Where Is the Money Going? It Is Time to Look at Montana’s Tax Expenditures
Aug 01, 2019
By Tara Jensen
All Montanans want a state of which we can be proud, one where our children can learn, grow, prosper, and stay to raise their own families. That future depends on our ability to invest in the public structures that educate our children, keep our communities safe, protect our land and water, and provide health care and other services for Montanans struggling to make ends meet.
Montana deserves a sensible approach to our revenue challenges that looks both at how budget cuts hurt families and communities and at how common sense revenue reforms will generate the resources we need to sustain our state.

....................

## Given problem
Extend the article on Montana's tax expenditures, picking up right after its final sentence. The material that follows is not needed for this task.

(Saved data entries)

....................

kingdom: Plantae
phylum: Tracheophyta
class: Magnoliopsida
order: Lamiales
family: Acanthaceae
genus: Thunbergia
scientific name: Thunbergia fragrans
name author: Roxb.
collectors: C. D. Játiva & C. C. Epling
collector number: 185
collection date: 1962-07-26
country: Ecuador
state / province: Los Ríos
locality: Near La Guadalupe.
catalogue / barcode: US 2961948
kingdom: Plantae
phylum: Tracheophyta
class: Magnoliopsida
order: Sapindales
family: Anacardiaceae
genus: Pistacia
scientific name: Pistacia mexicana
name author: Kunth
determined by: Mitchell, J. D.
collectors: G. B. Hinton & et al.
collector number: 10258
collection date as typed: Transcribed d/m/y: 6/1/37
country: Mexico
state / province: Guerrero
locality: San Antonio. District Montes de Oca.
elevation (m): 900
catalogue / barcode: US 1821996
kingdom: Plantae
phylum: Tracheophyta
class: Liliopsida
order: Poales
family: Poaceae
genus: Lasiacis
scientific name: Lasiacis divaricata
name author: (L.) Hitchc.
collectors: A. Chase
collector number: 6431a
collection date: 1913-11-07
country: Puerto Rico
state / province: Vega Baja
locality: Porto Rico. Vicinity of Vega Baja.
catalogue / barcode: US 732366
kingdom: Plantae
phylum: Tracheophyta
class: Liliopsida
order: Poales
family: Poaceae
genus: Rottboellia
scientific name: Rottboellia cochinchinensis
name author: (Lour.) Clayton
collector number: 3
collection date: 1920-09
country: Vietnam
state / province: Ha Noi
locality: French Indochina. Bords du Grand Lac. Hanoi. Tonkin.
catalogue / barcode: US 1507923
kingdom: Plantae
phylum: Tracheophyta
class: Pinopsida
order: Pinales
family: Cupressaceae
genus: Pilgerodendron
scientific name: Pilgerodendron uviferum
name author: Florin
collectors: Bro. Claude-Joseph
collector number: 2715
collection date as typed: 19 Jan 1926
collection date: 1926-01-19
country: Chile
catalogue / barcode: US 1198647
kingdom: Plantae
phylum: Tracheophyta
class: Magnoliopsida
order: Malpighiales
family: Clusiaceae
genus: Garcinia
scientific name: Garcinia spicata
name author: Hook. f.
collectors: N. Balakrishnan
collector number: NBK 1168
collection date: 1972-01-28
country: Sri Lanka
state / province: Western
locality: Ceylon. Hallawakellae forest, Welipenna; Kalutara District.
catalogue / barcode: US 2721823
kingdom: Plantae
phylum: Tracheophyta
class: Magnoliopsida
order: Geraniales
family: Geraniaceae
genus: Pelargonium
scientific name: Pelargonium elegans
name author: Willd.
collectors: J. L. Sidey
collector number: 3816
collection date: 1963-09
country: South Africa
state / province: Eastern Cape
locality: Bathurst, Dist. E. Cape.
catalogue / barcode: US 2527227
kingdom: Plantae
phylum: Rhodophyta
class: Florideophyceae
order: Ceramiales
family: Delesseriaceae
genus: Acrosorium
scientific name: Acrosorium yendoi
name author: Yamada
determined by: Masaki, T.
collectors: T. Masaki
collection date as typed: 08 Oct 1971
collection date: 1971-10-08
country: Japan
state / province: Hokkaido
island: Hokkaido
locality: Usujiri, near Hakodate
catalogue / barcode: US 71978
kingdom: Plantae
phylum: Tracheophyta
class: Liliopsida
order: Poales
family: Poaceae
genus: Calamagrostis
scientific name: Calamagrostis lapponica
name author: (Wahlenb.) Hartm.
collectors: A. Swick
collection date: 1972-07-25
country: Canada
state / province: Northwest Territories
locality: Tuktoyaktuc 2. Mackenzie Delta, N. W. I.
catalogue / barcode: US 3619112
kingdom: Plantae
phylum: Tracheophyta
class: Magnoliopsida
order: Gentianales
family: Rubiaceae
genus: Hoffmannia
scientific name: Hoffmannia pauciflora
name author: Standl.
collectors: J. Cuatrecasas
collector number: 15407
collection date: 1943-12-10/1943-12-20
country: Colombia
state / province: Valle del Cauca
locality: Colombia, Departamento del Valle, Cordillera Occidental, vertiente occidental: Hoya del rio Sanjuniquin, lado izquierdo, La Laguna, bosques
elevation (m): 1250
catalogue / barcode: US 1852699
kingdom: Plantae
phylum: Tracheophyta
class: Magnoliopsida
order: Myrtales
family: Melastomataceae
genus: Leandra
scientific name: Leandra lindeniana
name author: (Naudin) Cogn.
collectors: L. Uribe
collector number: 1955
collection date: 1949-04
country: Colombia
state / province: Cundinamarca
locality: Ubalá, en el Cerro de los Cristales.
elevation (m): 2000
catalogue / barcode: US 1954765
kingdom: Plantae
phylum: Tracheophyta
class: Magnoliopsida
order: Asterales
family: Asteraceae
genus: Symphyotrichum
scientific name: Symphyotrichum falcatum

....................

## Answer to this problem
Each session, the Legislature is tasked with balancing the state budget. One solution for maintaining our investments in education, health care, and other public services is to scrutinize tax expenditures to determine if any are obsolete, ineffective, or need to be updated to reflect the current economy. Tax expenditures are tax breaks that, just like appropriations, cost the state millions of dollars in revenue every year. In the last full year with available data, Montana lost around $300 million, which amounted to 12 percent of the state’s general fund revenue in fiscal year 2018. These resources could have funded an entire year of operations of the Addiction and Mental Disorders division in the Department of Public Health and Human Services,
[1] helping thousands of Montanans each year. As the Legislature looks to maintain investments in the things that protect and strengthen communities such as affordable housing, schools, and public health, they should consider eliminating inefficient and costly tax breaks.
What are Tax Expenditures?
Tax expenditures are often described as ‘‘silent spending.’’ They come in the form of preferences such as tax deductions, exemptions, deferrals, exclusions, credits, or lower tax rates given to individuals or businesses. Tax expenditures are a form of spending because they allocate funds for specific public purposes, although not through direct appropriations.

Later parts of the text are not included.